__DIRECTION__: Turn every line of the records below into a JSON array of strings, one string per line, with blank lines left out.

===== PROVIDED INFORMATION =====

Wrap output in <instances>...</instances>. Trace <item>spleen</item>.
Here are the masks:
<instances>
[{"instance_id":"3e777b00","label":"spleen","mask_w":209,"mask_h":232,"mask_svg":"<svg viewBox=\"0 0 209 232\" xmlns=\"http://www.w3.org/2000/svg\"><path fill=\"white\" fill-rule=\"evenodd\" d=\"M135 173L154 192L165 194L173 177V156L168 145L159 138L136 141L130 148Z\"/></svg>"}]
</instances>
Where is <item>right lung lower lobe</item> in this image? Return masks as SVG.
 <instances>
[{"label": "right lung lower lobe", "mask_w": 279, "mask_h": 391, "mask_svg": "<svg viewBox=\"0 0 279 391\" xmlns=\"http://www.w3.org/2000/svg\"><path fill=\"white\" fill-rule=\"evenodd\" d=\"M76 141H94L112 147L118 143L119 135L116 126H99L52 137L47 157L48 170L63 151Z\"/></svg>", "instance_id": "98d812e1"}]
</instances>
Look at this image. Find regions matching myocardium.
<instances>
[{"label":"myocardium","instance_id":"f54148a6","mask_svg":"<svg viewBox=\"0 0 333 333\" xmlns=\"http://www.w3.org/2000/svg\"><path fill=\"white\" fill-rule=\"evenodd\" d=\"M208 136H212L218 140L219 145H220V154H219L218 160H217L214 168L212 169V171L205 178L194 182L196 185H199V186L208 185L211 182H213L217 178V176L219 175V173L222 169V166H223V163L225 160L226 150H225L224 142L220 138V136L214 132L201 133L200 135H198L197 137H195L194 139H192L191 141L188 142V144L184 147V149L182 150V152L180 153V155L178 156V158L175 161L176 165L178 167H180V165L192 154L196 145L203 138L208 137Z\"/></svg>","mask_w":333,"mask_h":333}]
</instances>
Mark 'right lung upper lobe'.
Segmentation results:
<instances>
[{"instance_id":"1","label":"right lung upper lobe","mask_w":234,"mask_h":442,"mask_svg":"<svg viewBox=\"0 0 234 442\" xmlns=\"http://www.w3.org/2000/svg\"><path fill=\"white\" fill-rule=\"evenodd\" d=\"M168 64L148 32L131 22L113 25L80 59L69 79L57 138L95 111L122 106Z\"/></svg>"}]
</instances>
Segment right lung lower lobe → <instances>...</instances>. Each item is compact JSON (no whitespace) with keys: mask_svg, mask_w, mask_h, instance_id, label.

=====

__TASK RESPONSE__:
[
  "Wrap output in <instances>...</instances>. Trace <item>spleen</item>.",
  "Here are the masks:",
  "<instances>",
  "[{\"instance_id\":\"3e777b00\",\"label\":\"spleen\",\"mask_w\":209,\"mask_h\":232,\"mask_svg\":\"<svg viewBox=\\\"0 0 209 232\\\" xmlns=\\\"http://www.w3.org/2000/svg\\\"><path fill=\\\"white\\\" fill-rule=\\\"evenodd\\\" d=\\\"M135 173L154 192L165 194L173 177V156L168 145L159 138L136 141L130 148Z\\\"/></svg>\"}]",
  "</instances>",
  "Where is <item>right lung lower lobe</item> in this image? Return masks as SVG.",
  " <instances>",
  "[{\"label\": \"right lung lower lobe\", \"mask_w\": 279, \"mask_h\": 391, \"mask_svg\": \"<svg viewBox=\\\"0 0 279 391\\\" xmlns=\\\"http://www.w3.org/2000/svg\\\"><path fill=\\\"white\\\" fill-rule=\\\"evenodd\\\" d=\\\"M76 141H94L112 147L118 143L119 135L116 126H99L52 137L47 157L48 170L63 151Z\\\"/></svg>\", \"instance_id\": \"98d812e1\"}]",
  "</instances>",
  "Look at this image. Find regions matching myocardium.",
  "<instances>",
  "[{\"label\":\"myocardium\",\"instance_id\":\"f54148a6\",\"mask_svg\":\"<svg viewBox=\\\"0 0 333 333\\\" xmlns=\\\"http://www.w3.org/2000/svg\\\"><path fill=\\\"white\\\" fill-rule=\\\"evenodd\\\" d=\\\"M208 136H212L218 140L219 145H220V154H219L218 160H217L214 168L212 169V171L205 178L194 182L196 185H199V186L208 185L211 182H213L217 178V176L219 175V173L222 169V166H223V163L225 160L226 150H225L224 142L220 138V136L214 132L201 133L200 135H198L197 137H195L194 139H192L191 141L188 142V144L184 147V149L182 150V152L180 153V155L178 156V158L175 161L176 165L178 167H180V165L192 154L196 145L203 138L208 137Z\\\"/></svg>\",\"mask_w\":333,\"mask_h\":333}]",
  "</instances>",
  "Mark 'right lung upper lobe'.",
  "Segmentation results:",
  "<instances>",
  "[{\"instance_id\":\"1\",\"label\":\"right lung upper lobe\",\"mask_w\":234,\"mask_h\":442,\"mask_svg\":\"<svg viewBox=\\\"0 0 234 442\\\" xmlns=\\\"http://www.w3.org/2000/svg\\\"><path fill=\\\"white\\\" fill-rule=\\\"evenodd\\\" d=\\\"M168 64L148 32L131 22L113 25L80 59L69 79L57 138L95 111L122 106Z\\\"/></svg>\"}]",
  "</instances>",
  "Segment right lung lower lobe → <instances>...</instances>. Each item is compact JSON (no whitespace) with keys: mask_svg, mask_w, mask_h, instance_id, label."
]